Decide whether each statement agrees with the text on the Child's case. For each, answer yes or no and quote the deciding words of the text. 1. The psychiatrist in the Child's home community recommended treatment at a secure facility. 2. The Child's diagnosis of ODD was reversed. 3. The facility provided the evidence of the admitting psychiatrist.

▸ Text under study:
##########
27The recommendation had been made to place the Child in a home where he was the only Child. As well, one of his foster homes was willing to take him back in the summer if appropriate supports were put in place. The diagnosis of ODD was reversed and the Child's medications ([ ], [ ], [ ] and [ ]) were discontinued by his treating physicians. Following the first referral to Y, which was abandoned in favour of a return to the foster family with additional supports, the Child was evaluated by a psychiatrist in his home community in September 2015, approximately one month prior to his admission into Youthdale. The evidence of Worker A was that the psychiatrist diagnosed no mental health illnesses at that time and he did not suggest or recommend treatment at a secure facility.
28The Board finds that there was not sufficient evidence before it to conclude that the Child had a mental disorder within the meaning of the Act. The facility did not provide the evidence of the admitting psychiatrist or any medical diagnosis or firsthand evidence that the Child had a mental disorder within the meaning of the Act, which states that the mental disorder must be of the of the emotional processes, thought or cognition, and it must grossly impair the Child's capacity to make reasoned judgements.
##########
▸ Supplied information:
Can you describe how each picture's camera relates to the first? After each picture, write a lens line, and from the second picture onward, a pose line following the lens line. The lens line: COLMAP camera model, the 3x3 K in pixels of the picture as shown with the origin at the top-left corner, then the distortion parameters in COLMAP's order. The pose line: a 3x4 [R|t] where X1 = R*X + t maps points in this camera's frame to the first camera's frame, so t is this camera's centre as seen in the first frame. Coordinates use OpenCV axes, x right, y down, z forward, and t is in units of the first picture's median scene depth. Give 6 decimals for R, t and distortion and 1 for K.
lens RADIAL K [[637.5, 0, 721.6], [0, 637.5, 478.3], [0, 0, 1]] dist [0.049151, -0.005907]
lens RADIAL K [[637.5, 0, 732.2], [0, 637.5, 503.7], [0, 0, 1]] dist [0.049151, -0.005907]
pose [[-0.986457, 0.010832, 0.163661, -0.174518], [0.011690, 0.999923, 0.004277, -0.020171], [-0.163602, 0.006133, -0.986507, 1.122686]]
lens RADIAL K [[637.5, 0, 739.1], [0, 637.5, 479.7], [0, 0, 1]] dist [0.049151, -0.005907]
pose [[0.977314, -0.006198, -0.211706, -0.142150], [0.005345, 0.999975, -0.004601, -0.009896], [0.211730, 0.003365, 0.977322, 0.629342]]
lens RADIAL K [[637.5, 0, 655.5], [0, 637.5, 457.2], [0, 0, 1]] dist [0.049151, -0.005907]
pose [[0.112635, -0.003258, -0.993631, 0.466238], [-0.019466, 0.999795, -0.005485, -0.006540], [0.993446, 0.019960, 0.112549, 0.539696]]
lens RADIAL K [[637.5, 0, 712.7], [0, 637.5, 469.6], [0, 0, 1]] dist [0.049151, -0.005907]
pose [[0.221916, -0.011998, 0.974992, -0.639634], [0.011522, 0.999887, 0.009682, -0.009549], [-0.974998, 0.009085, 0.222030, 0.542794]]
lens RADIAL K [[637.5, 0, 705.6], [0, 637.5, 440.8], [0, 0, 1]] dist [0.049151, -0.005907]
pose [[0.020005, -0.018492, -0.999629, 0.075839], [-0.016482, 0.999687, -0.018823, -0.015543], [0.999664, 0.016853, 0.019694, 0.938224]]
##########
▸ Expected answer:
1. No: "he did not suggest or recommend treatment at a secure facility"
2. Yes: "The diagnosis of ODD was reversed"
3. No: "The facility did not provide the evidence of the admitting psychiatrist"